Still, both are expected to finish 2010 near the top of a league table of gainers, alongside emerging market peers Brazil and star performer Russia, whose stock index is seen rising some 20 percent from Tuesday's close by the end of this year. "We are upbeat about Asian and emerging markets, but debt will damage European and US markets by the end of the year. In the next three months they look good," said David Buik at brokerage BGC Partners in London.
Median forecasts from the polls showed rises in developed world stock markets would be much more muted, with only Australia's ASX expected to post a double-digit percentage point expansion from here to year end. Strategists largely downgraded their mid- and end-year predictions for major continental European indexes, coinciding with the escalation of Greek's debt crisis over the last three months.
The range of predictions for the end of 2010 narrowed for the vast majority of indexes compared with December's polls, reflecting a growing realism among forecasters about the global recovery. Stock markets emaciated by the capital flight to safer investments during the worst of the global financial crisis rebounded ferociously last year. Most indexes rose 50 percent or more, and some, like Russia's RTS, rocketed 120 percent.
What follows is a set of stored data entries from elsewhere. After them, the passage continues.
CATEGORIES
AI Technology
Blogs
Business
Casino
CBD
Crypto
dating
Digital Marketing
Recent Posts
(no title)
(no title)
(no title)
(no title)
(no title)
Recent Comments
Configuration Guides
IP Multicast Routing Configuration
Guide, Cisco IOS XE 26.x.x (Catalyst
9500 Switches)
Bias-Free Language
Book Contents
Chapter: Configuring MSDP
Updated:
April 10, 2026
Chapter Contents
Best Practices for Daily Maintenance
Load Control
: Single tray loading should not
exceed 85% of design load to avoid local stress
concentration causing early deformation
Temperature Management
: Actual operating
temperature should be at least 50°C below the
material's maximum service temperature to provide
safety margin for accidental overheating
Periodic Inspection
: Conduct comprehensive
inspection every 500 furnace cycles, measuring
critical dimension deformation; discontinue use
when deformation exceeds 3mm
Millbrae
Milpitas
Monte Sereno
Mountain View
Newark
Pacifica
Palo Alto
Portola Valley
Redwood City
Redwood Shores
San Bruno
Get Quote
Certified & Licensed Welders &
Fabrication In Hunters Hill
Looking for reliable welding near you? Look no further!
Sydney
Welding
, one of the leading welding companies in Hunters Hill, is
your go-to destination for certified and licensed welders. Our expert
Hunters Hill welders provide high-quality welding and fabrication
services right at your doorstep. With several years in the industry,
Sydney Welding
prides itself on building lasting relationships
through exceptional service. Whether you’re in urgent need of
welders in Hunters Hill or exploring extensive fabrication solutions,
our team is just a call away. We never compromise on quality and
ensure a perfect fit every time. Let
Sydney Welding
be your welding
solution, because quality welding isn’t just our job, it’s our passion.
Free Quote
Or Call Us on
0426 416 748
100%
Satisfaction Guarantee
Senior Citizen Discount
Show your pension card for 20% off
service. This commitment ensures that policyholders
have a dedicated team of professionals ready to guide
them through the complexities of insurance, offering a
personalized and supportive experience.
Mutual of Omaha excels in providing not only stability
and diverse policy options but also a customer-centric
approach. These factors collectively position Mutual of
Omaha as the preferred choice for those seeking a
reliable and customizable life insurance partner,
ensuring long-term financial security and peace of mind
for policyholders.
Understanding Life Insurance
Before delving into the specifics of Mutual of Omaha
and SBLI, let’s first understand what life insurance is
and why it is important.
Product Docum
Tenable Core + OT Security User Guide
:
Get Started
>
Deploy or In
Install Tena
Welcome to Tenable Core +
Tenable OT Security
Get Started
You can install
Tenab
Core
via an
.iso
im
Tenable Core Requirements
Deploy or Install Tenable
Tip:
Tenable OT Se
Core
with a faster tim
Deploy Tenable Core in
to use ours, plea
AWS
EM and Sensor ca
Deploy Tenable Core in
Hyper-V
While economists tempered their mid-2010 forecasts for more than half of the stock markets surveyed, the end-of-year predictions in the latest surveys would still be remarkable if realised. Forecasters saw nothing in the Brazilian economy that could wreck the ascendancy of its Bovespa index, seen gaining 16.5 percent from now to the close of 2010, and India's BSE Sensex is expected to cancel out its slight loss so far this year with a 10.7 percent rise from current levels.
While G7 countries will lag emerging stars, optimism about improving an improving jobs market and corporate profits should drive US stocks to a second straight year of growth, outperforming European rivals. The S&P 500 index is seen making a 10 percent gain over the whole of 2010, easily outperforming its European rivals.
"Cyclical sectors especially are seeing earnings surprises, as compared to less cyclical sectors, and we will continue to see this with economic improvements," said Jonathan Golub, chief US equity strategist at UBS in New York. Japan's Nikkei was seen as the worst performing major index from now until the year end with a 1.4 percent gain. Germany's benchmark DAX index should finish the year with modest gains, but below levels expected for the middle of 2010.
"The market will recover further on liquidity and hopes for further economic improvement," said Frank Schneider, a strategist at Alpha Trading. "But recovery in real demand will be worse than expected and markets will be disappointed later this year."